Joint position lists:

+++++

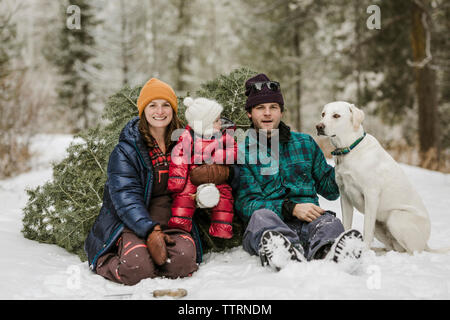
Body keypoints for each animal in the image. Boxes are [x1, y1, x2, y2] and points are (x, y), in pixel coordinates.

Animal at [316, 101, 436, 254]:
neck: (349, 149)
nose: (318, 127)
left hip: (395, 218)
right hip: (380, 225)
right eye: (323, 114)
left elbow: (367, 229)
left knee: (413, 251)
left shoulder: (371, 195)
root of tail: (426, 243)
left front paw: (364, 252)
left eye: (336, 115)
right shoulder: (345, 195)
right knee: (393, 248)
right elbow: (346, 225)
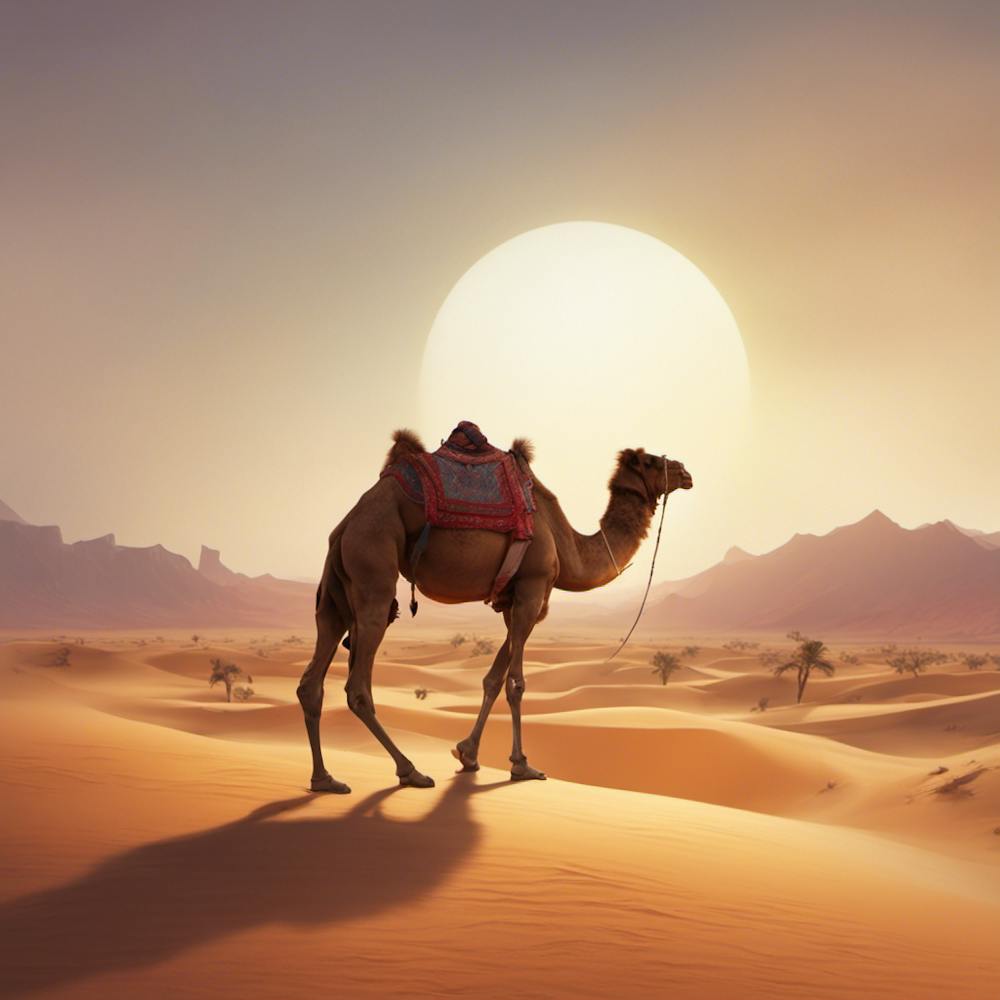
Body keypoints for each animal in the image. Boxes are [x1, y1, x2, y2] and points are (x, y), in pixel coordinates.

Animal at [296, 428, 693, 793]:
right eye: (652, 461)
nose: (686, 472)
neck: (567, 545)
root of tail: (347, 523)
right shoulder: (533, 590)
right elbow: (516, 683)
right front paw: (521, 765)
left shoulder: (513, 600)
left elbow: (493, 678)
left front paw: (467, 754)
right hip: (373, 563)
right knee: (358, 687)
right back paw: (410, 771)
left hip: (336, 594)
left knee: (311, 681)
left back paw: (324, 778)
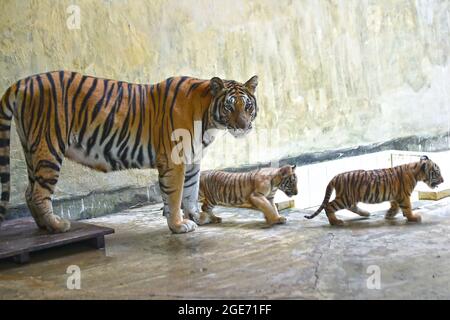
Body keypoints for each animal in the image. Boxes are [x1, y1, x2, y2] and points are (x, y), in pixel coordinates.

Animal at [0, 72, 258, 232]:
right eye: (229, 107)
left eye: (248, 105)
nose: (244, 126)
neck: (209, 120)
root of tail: (22, 82)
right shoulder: (174, 160)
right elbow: (175, 195)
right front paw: (178, 225)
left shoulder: (193, 159)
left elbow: (191, 192)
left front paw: (197, 217)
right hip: (49, 147)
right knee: (38, 193)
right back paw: (58, 226)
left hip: (32, 148)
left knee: (28, 191)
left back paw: (44, 227)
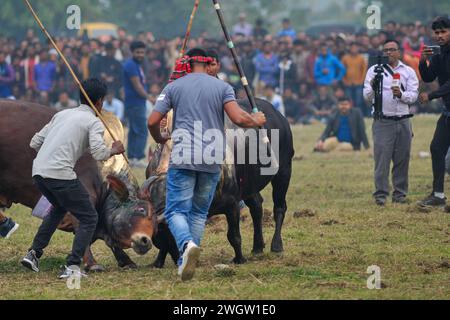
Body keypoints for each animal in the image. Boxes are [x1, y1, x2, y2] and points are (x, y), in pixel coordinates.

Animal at [142, 99, 296, 266]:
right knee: (256, 207)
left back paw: (277, 245)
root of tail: (279, 117)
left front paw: (239, 259)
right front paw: (158, 262)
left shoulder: (232, 204)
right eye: (159, 235)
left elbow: (233, 236)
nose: (179, 259)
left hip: (283, 172)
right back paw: (257, 246)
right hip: (250, 186)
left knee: (279, 207)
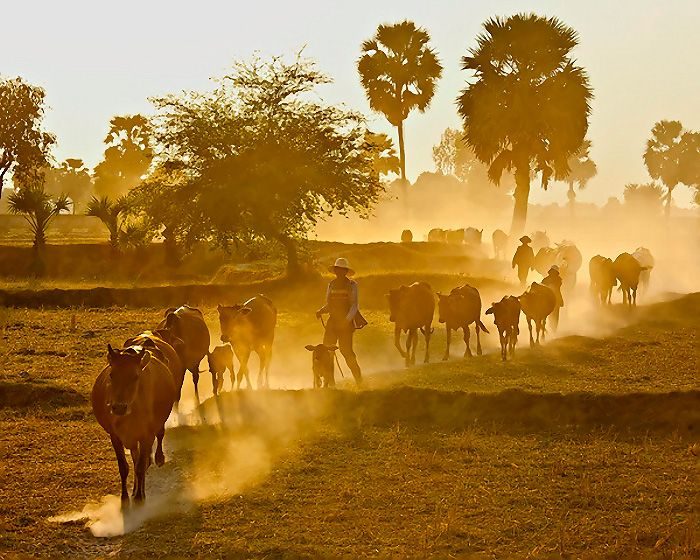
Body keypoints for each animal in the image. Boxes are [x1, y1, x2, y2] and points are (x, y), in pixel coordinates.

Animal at [91, 344, 176, 506]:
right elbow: (124, 467)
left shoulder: (147, 435)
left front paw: (139, 498)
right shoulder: (115, 436)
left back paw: (158, 460)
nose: (119, 407)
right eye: (112, 375)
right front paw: (125, 497)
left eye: (135, 376)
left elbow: (141, 466)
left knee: (157, 440)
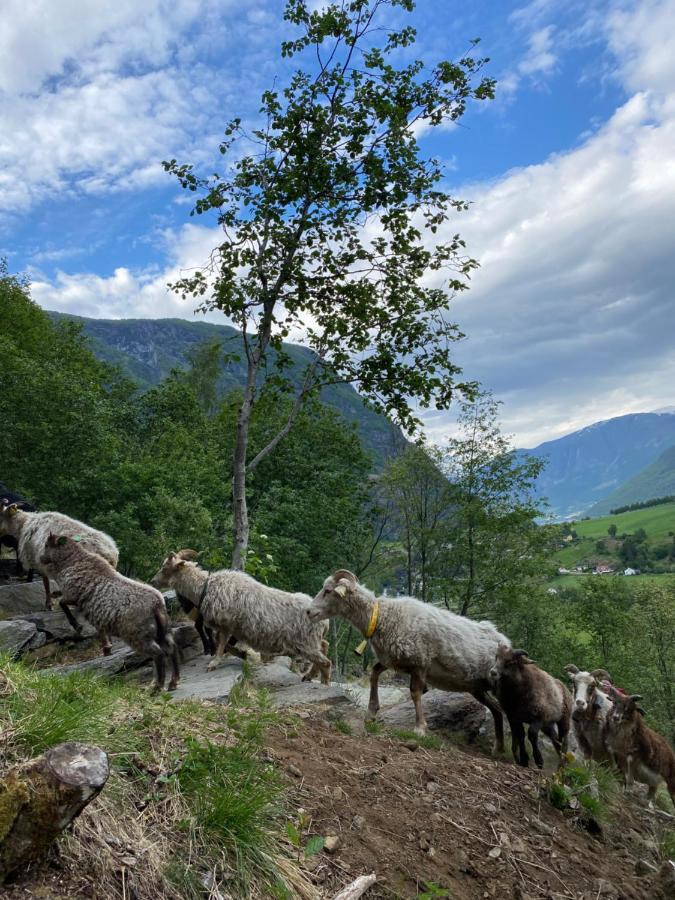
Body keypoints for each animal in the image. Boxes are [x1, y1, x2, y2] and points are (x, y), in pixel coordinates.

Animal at [38, 536, 178, 696]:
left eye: (47, 545)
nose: (40, 558)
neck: (72, 559)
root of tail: (157, 604)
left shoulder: (72, 594)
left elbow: (62, 603)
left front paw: (77, 625)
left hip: (138, 634)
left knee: (159, 653)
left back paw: (157, 687)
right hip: (163, 630)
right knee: (172, 648)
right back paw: (173, 682)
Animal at [149, 548, 332, 684]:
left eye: (165, 568)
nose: (152, 581)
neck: (204, 588)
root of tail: (325, 621)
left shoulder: (227, 624)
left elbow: (221, 643)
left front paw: (215, 662)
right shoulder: (233, 628)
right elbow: (224, 644)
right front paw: (241, 655)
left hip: (305, 641)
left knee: (326, 661)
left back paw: (324, 682)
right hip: (309, 640)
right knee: (324, 646)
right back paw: (310, 675)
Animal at [308, 568, 510, 748]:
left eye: (328, 591)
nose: (309, 612)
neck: (382, 616)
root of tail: (504, 640)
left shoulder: (420, 663)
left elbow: (415, 693)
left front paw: (420, 728)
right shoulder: (394, 660)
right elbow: (374, 673)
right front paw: (371, 712)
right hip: (477, 688)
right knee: (497, 710)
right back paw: (498, 747)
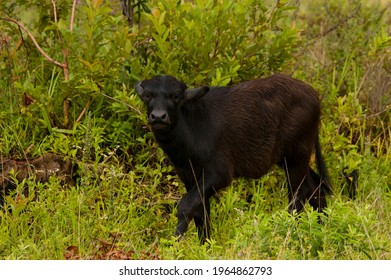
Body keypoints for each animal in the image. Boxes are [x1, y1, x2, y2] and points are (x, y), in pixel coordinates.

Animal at [136, 74, 332, 243]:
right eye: (148, 95)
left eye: (175, 96)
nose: (158, 116)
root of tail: (313, 95)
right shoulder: (189, 176)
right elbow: (200, 212)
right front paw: (205, 245)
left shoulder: (219, 174)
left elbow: (186, 206)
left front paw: (174, 243)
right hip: (290, 160)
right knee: (314, 187)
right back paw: (322, 228)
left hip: (296, 158)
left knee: (297, 196)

+++++

## Task requirements:
Among the lines of the records, copy out each one that contains the word "tail".

## Solution to this exercise:
root of tail: (426, 243)
root of tail: (347, 523)
root of tail: (22, 82)
root of tail: (279, 117)
root of tail: (157, 604)
root of tail: (325, 621)
root of tail: (504, 640)
root of tail: (313, 95)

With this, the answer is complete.